Testing the ‘Mop’ device
Cells for trialling our ‘Mop’ device were again grown and prepared as above. A picture of our first ‘Mop’ device is shown in Fig 3. To trial our ‘Mop’ device we put 1 mL of the 1 g per mL ‘Mop’ cell suspension into the dialysis tubing, we also set up devices containing the control cells as described above. The dialysis tubes were placed into individual beakers, each containing 200 mL of 5 nM microcystin in TBS solution. The devices were incubated with stirring at room temperature for 1 h before 1 mL of the microcystin solution was removed, snap frozen and stored at-80OC. The samples were analysed the next day using the ELISA kit as before. Sadly, our Mop device did not successfully reduce the microcystin concentration. We have since repeated the experiment with a longer incubation time (24 h) and still there was no reduction in microcystin concentration.
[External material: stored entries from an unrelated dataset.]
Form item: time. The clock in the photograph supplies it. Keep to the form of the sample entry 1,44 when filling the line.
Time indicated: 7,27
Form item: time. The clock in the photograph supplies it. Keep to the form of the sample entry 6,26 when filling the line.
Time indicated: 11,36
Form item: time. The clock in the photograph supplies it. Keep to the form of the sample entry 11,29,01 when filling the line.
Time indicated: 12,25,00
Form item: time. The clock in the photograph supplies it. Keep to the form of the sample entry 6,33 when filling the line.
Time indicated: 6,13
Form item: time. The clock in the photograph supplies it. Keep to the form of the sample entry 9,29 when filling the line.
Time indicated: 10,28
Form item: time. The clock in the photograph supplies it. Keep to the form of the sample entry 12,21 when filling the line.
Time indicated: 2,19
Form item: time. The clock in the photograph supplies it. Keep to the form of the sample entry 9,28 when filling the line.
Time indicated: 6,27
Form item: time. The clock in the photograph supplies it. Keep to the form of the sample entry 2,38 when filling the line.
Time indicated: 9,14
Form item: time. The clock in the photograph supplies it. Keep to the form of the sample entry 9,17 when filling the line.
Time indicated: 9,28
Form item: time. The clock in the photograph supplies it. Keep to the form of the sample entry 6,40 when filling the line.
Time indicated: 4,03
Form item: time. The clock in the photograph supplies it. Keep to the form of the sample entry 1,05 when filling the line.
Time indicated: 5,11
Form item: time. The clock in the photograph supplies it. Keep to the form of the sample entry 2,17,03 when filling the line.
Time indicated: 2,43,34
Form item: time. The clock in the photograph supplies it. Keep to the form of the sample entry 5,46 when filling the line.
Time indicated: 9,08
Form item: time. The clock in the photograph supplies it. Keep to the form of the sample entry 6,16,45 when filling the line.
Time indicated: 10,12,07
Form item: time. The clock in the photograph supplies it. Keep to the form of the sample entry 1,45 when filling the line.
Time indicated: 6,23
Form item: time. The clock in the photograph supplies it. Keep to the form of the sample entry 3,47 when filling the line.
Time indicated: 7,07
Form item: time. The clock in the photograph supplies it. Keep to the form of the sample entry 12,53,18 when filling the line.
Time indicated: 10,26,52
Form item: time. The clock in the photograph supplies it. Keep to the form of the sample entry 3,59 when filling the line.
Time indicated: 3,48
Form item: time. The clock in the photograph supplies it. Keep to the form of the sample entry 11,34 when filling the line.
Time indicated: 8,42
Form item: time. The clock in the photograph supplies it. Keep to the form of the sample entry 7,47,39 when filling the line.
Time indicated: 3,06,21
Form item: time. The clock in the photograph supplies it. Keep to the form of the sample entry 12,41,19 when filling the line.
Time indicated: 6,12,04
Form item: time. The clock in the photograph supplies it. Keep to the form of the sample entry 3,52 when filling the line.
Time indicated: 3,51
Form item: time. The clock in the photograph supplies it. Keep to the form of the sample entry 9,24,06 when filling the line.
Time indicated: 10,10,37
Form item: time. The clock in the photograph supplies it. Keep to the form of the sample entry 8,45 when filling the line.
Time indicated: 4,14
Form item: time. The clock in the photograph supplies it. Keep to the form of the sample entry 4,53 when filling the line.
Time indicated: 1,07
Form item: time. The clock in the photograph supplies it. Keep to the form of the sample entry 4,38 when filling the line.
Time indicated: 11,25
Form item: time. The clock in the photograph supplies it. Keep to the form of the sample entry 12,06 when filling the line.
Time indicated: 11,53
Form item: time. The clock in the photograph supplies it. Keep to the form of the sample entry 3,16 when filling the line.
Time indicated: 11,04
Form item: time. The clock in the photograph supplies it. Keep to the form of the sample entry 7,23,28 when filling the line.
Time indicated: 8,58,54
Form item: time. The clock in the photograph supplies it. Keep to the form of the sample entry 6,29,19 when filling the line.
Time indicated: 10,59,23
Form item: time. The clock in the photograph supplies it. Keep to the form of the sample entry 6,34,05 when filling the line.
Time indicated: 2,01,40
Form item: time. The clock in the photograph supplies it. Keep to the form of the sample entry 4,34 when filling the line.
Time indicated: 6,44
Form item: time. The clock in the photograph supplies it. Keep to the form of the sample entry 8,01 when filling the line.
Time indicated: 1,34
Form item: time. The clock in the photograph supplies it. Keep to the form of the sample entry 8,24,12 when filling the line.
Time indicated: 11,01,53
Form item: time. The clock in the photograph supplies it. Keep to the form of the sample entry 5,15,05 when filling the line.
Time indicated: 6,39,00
Our final experiment involved using 4 g of the cell suspension, but again the microcystin concentration in our sample was not significantly reduced. However, according to our results from the direct contact experiment, described above, for the ‘Mop’ device to be as effective then we would need 70 g of cells. This is based on the fact that 70% of the mops were occupied in the 0.5 g of cells used. So assuming that cell/microcystin interactions are not inhibited by the dialysis bag then 0.35 g of cells would be sufficient to clean up 1 mL of microcystin to the level that we saw in the direct contact experiment. Since we had 200 mL of contaminated water then we would need 200 x 0.35 g (70 g) of cells to clean the water to the same standard. We are currently working on a number of methods utilising pumps and filtration to increase the number of PP1/microcystin interactions. We are also working on methods to increase the number of PP1 mops in the periplasm by overproducing the Tat transport machinery. We are hopeful that we can develop a device that overcomes these issues since the principle of using our E. coli cells as a mop has been proven.Figure 3: The ‘Mop’ device. The ‘Mop’ was constructed according to the blueprint in Fig 2. In the background you can see our team member John Allan holding a real mop!
References
- Hrudey SE, Lambert TW, et al. (1994). "Health risk assessment of microcystins in drinking water supplies." Toxic cyanobacteria - a global perspective Adelaide, Australian Centre for Water Quality Research: 7-12.
- WHO (2011). "Guidelines for drinking-water quality."